Stolon vs. Patroni: Which for new deployment? Design HA PostgreSQL cluster with etcd consensus, automatic failover, zero-downtime restart.
Stolon vs. Patroni comparison: Stolon: Uses etcd for consensus. Keeper (daemon on each node) manages PG. Simpler, fewer features. Patroni: Uses etcd/Consul/ZooKeeper. More features (REST API, custom callbacks, DCS-agnostic). Recommendation: Use Patroni for new deployments; actively maintained, richer feature set. Setup Patroni 3-node cluster: (1) Install: pip install patroni[etcd3] on all 3 nodes. (2) Install etcd (consensus store): etcd --listen-client-urls=http://0.0.0.0:2379 --advertise-client-urls=http://node1:2379 on separate nodes or co-located. (3) Patroni config (/etc/patroni/patroni.yml): scope: pg_cluster; namespace: /patroni; name: node1; etcd: {host: 127.0.0.1, port: 2379}; postgresql: {data_dir: /var/lib/postgresql/14/main, parameters: {max_connections: 200, synchronous_commit: 'off'}}; ha: {ttl: 30, loop_wait: 10, retry_timeout: 20, maximum_lag_on_failover: 1MB}. (4) Start Patroni: systemctl start patroni on all nodes. (5) Verify cluster: patronictl -c /etc/patroni/patroni.yml list. Shows leader and replicas.
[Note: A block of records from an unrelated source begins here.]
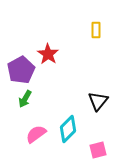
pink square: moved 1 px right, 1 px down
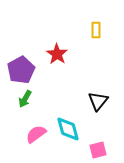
red star: moved 9 px right
cyan diamond: rotated 60 degrees counterclockwise
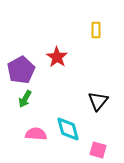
red star: moved 3 px down
pink semicircle: rotated 40 degrees clockwise
pink square: rotated 30 degrees clockwise
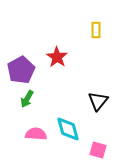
green arrow: moved 2 px right
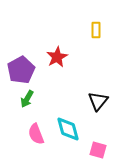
red star: rotated 10 degrees clockwise
pink semicircle: rotated 115 degrees counterclockwise
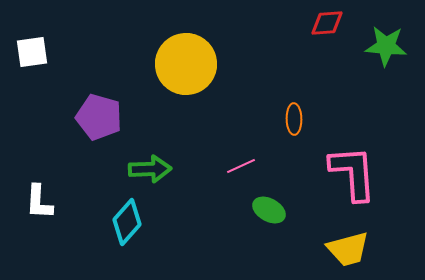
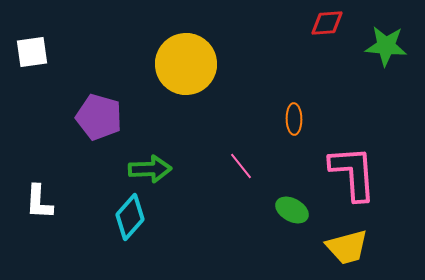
pink line: rotated 76 degrees clockwise
green ellipse: moved 23 px right
cyan diamond: moved 3 px right, 5 px up
yellow trapezoid: moved 1 px left, 2 px up
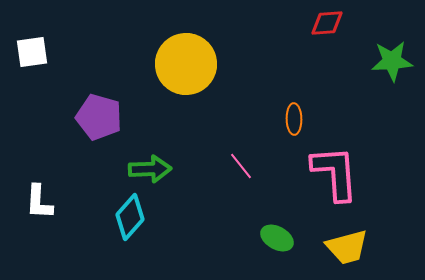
green star: moved 6 px right, 15 px down; rotated 9 degrees counterclockwise
pink L-shape: moved 18 px left
green ellipse: moved 15 px left, 28 px down
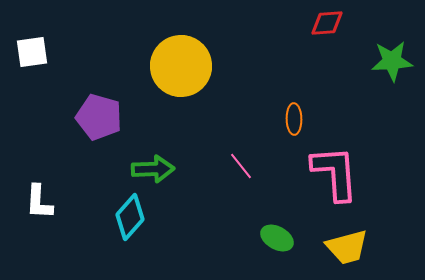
yellow circle: moved 5 px left, 2 px down
green arrow: moved 3 px right
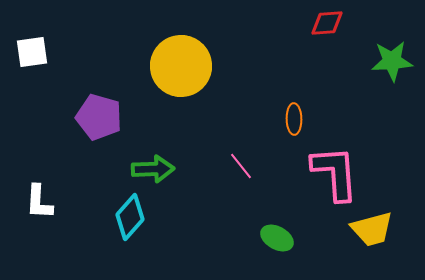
yellow trapezoid: moved 25 px right, 18 px up
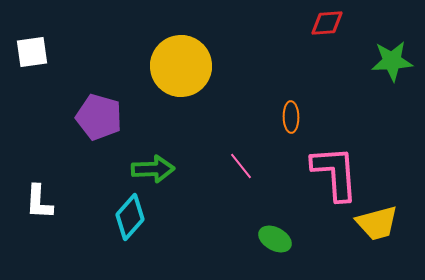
orange ellipse: moved 3 px left, 2 px up
yellow trapezoid: moved 5 px right, 6 px up
green ellipse: moved 2 px left, 1 px down
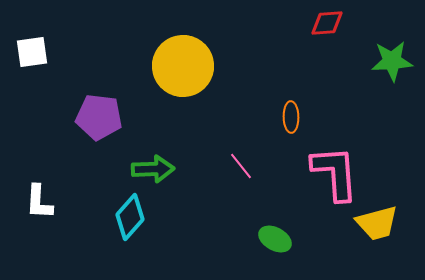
yellow circle: moved 2 px right
purple pentagon: rotated 9 degrees counterclockwise
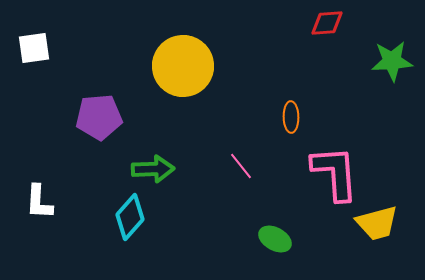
white square: moved 2 px right, 4 px up
purple pentagon: rotated 12 degrees counterclockwise
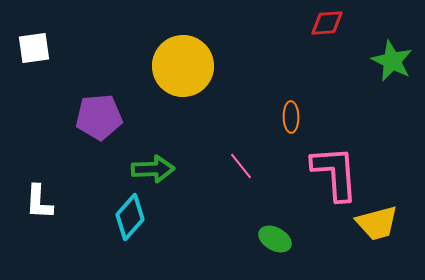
green star: rotated 30 degrees clockwise
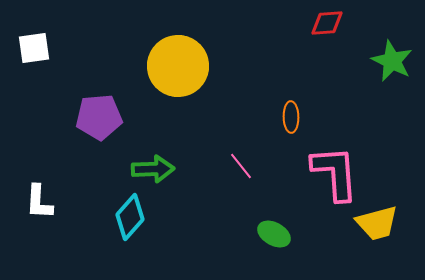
yellow circle: moved 5 px left
green ellipse: moved 1 px left, 5 px up
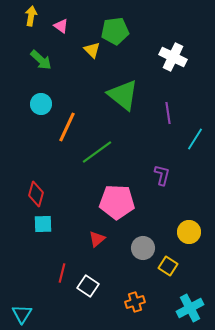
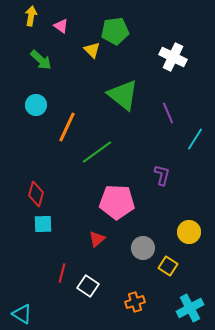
cyan circle: moved 5 px left, 1 px down
purple line: rotated 15 degrees counterclockwise
cyan triangle: rotated 30 degrees counterclockwise
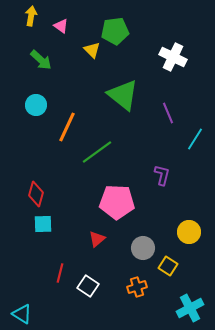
red line: moved 2 px left
orange cross: moved 2 px right, 15 px up
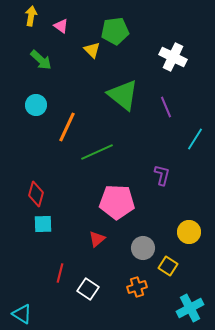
purple line: moved 2 px left, 6 px up
green line: rotated 12 degrees clockwise
white square: moved 3 px down
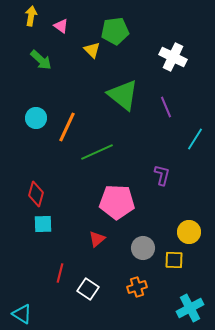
cyan circle: moved 13 px down
yellow square: moved 6 px right, 6 px up; rotated 30 degrees counterclockwise
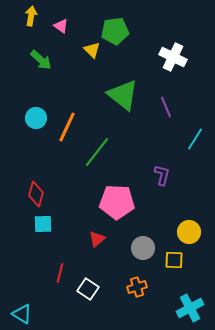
green line: rotated 28 degrees counterclockwise
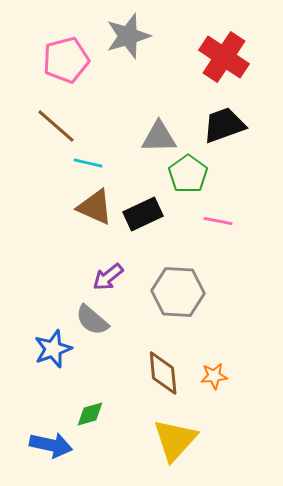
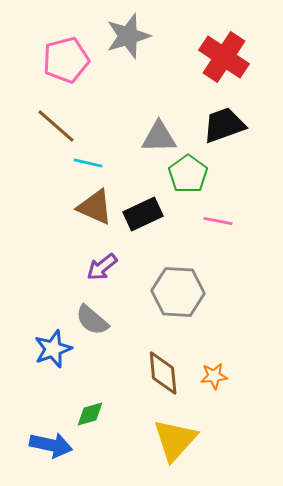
purple arrow: moved 6 px left, 10 px up
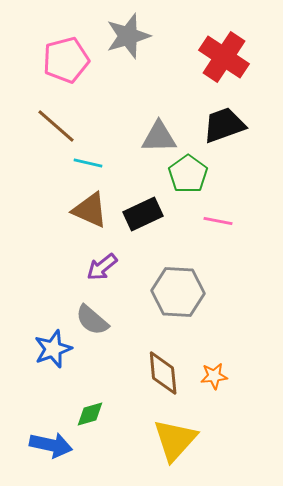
brown triangle: moved 5 px left, 3 px down
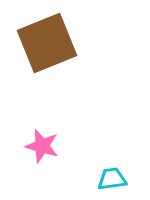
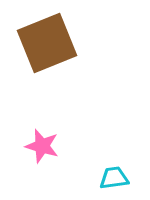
cyan trapezoid: moved 2 px right, 1 px up
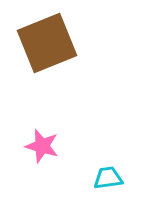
cyan trapezoid: moved 6 px left
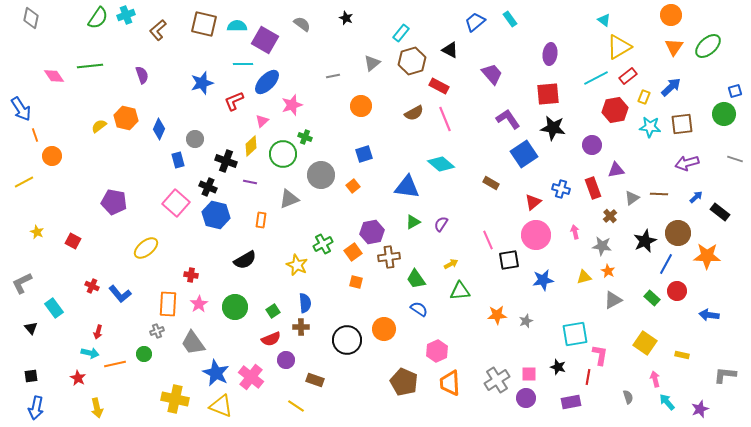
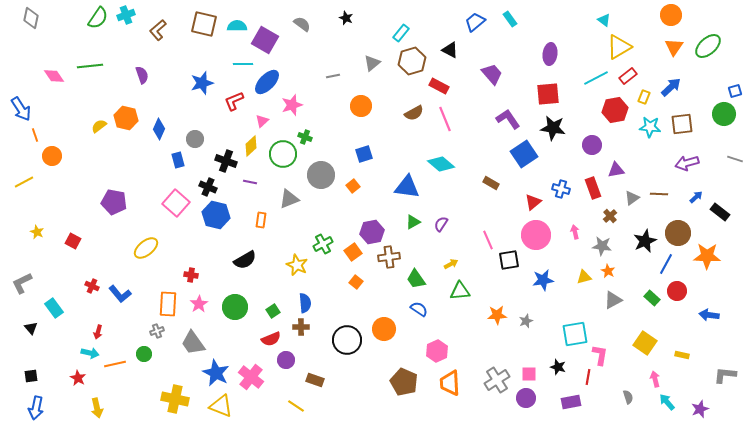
orange square at (356, 282): rotated 24 degrees clockwise
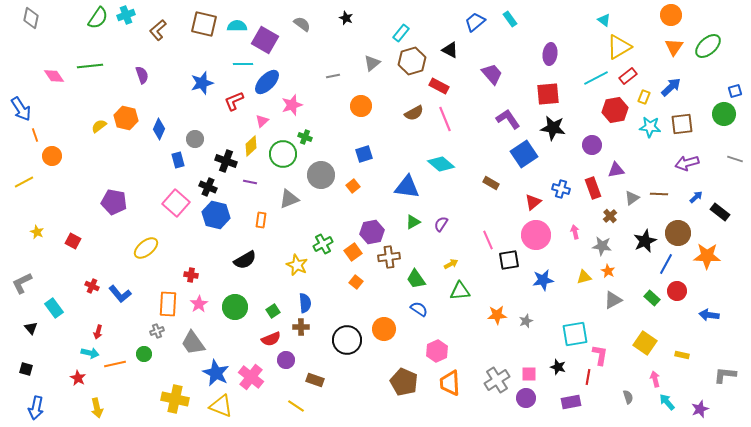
black square at (31, 376): moved 5 px left, 7 px up; rotated 24 degrees clockwise
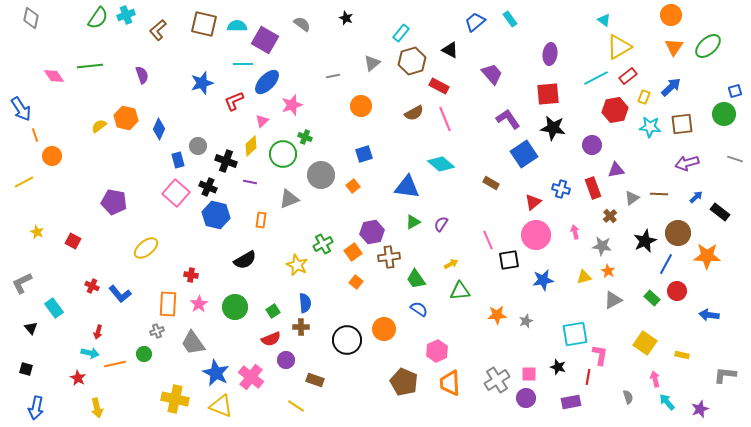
gray circle at (195, 139): moved 3 px right, 7 px down
pink square at (176, 203): moved 10 px up
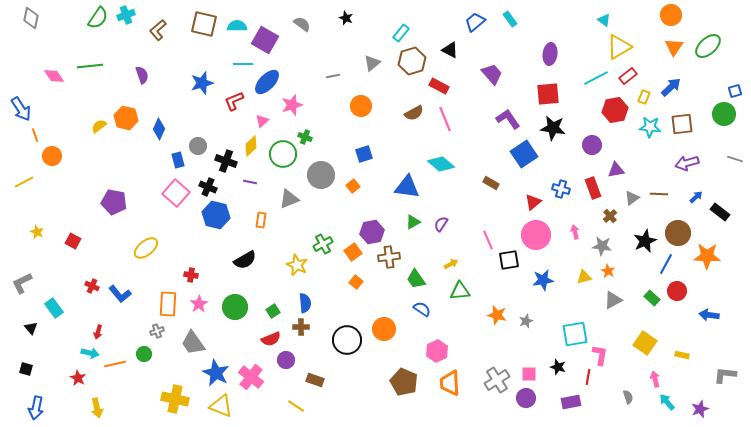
blue semicircle at (419, 309): moved 3 px right
orange star at (497, 315): rotated 18 degrees clockwise
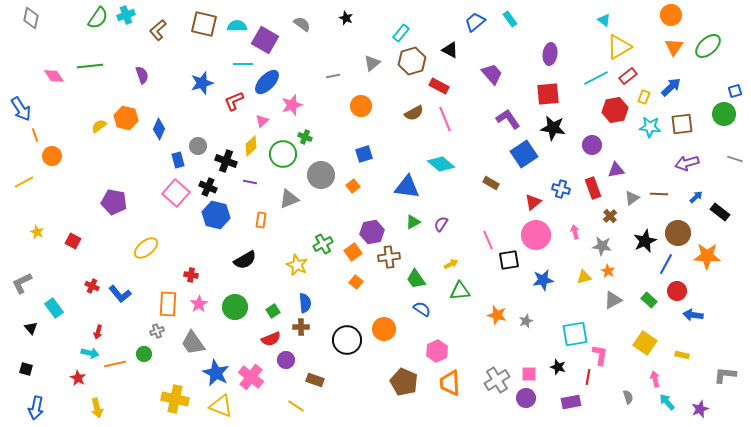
green rectangle at (652, 298): moved 3 px left, 2 px down
blue arrow at (709, 315): moved 16 px left
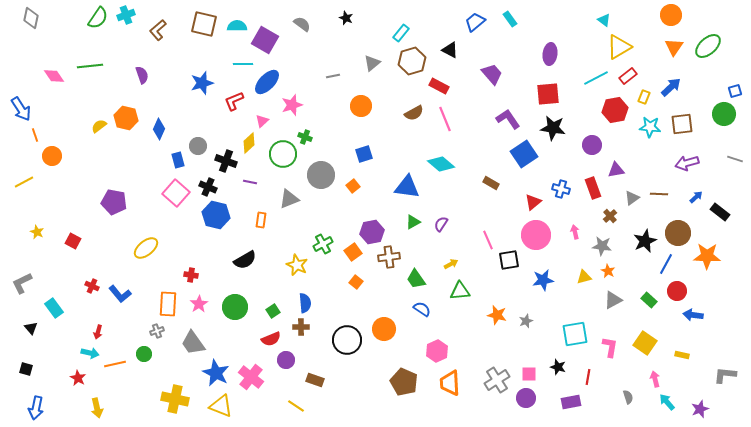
yellow diamond at (251, 146): moved 2 px left, 3 px up
pink L-shape at (600, 355): moved 10 px right, 8 px up
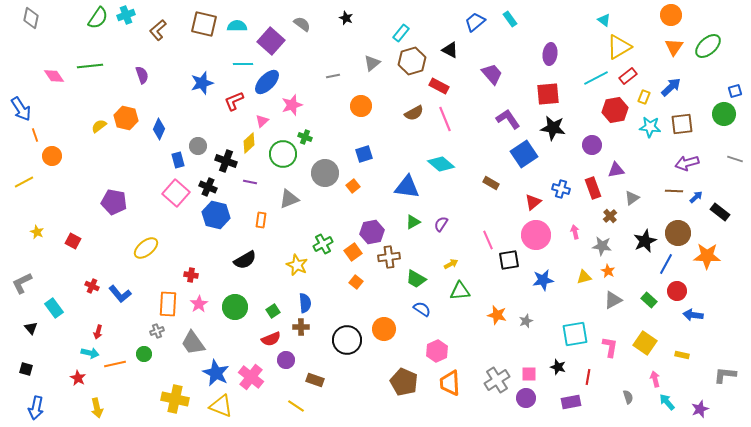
purple square at (265, 40): moved 6 px right, 1 px down; rotated 12 degrees clockwise
gray circle at (321, 175): moved 4 px right, 2 px up
brown line at (659, 194): moved 15 px right, 3 px up
green trapezoid at (416, 279): rotated 25 degrees counterclockwise
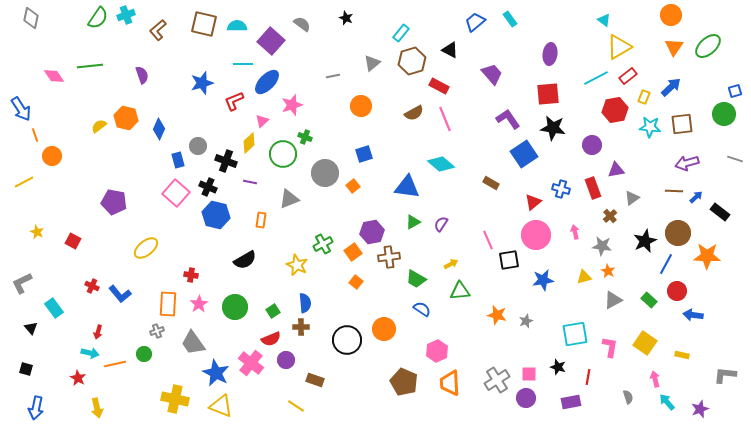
pink cross at (251, 377): moved 14 px up
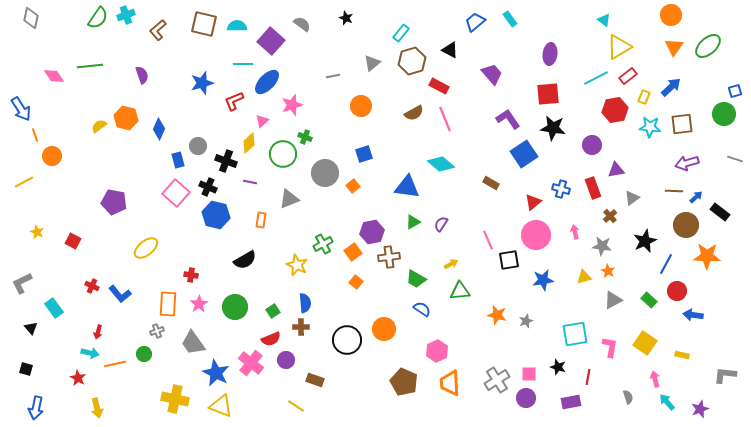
brown circle at (678, 233): moved 8 px right, 8 px up
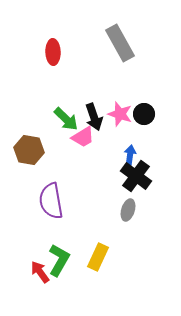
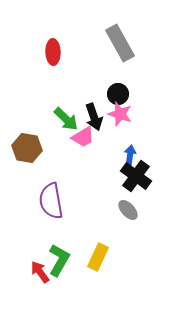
black circle: moved 26 px left, 20 px up
brown hexagon: moved 2 px left, 2 px up
gray ellipse: rotated 60 degrees counterclockwise
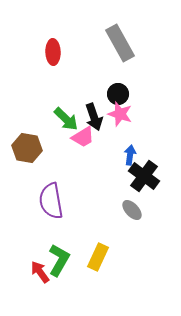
black cross: moved 8 px right
gray ellipse: moved 4 px right
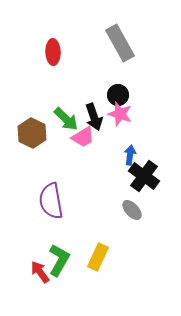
black circle: moved 1 px down
brown hexagon: moved 5 px right, 15 px up; rotated 16 degrees clockwise
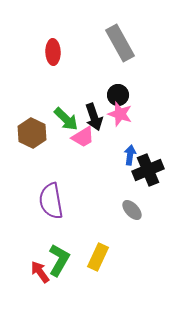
black cross: moved 4 px right, 6 px up; rotated 32 degrees clockwise
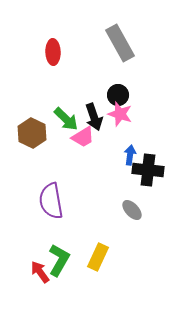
black cross: rotated 28 degrees clockwise
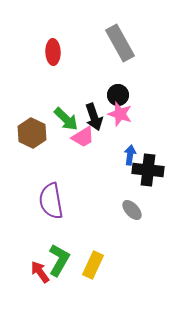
yellow rectangle: moved 5 px left, 8 px down
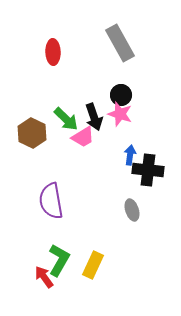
black circle: moved 3 px right
gray ellipse: rotated 25 degrees clockwise
red arrow: moved 4 px right, 5 px down
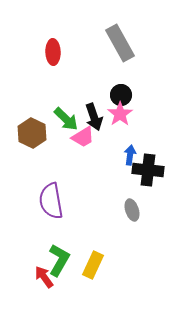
pink star: rotated 20 degrees clockwise
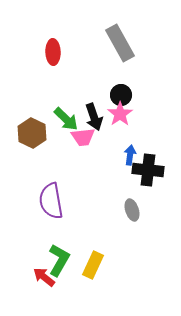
pink trapezoid: rotated 25 degrees clockwise
red arrow: rotated 15 degrees counterclockwise
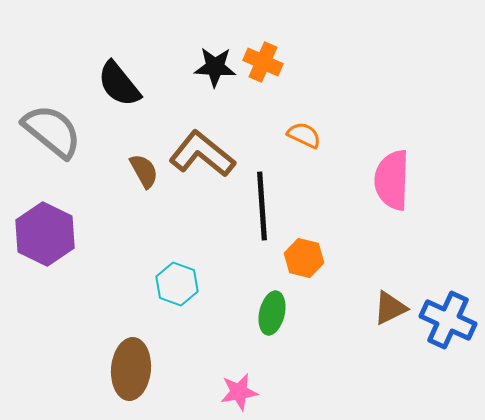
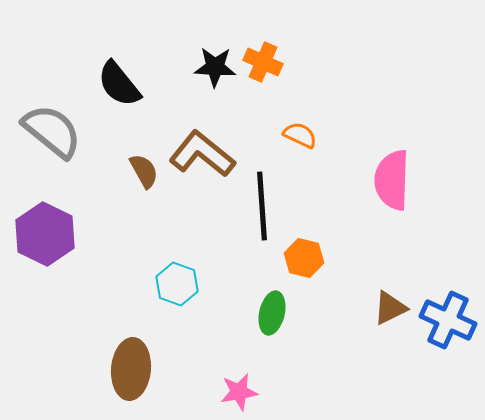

Zero-downtime restart: (1) Restart leader: patronictl -c /etc/patroni/patroni.yml restart pg_cluster node1. Patroni promotes replica, restarts primary, rejoins. No failover needed. (2) Restart replica: patronictl -c /etc/patroni/patroni.yml restart pg_cluster node2. No impact on primary. Automatic failover: (1) Primary fails: Etcd detects (heartbeat missed). (2) Remaining replicas elect new leader (quorum). (3) New leader promoted: Takes over writes. (4) Apps re-route via VIP/DNS. (5) Failed primary rejoins as replica on recovery. Design resilience: (1) 3-node cluster (HA). (2) etcd on separate consensus nodes (not co-located). (3) VIP/DNS for app connectivity. (4) Monitoring alerts for lag, leader missing, etc. (5) Regular failover drills (promote replica, verify, promote back). Recommended architecture for production PostgreSQL HA.
Follow-up: Explain DCS (Distributed Consensus Store). Why external consensus better than Raft in PG?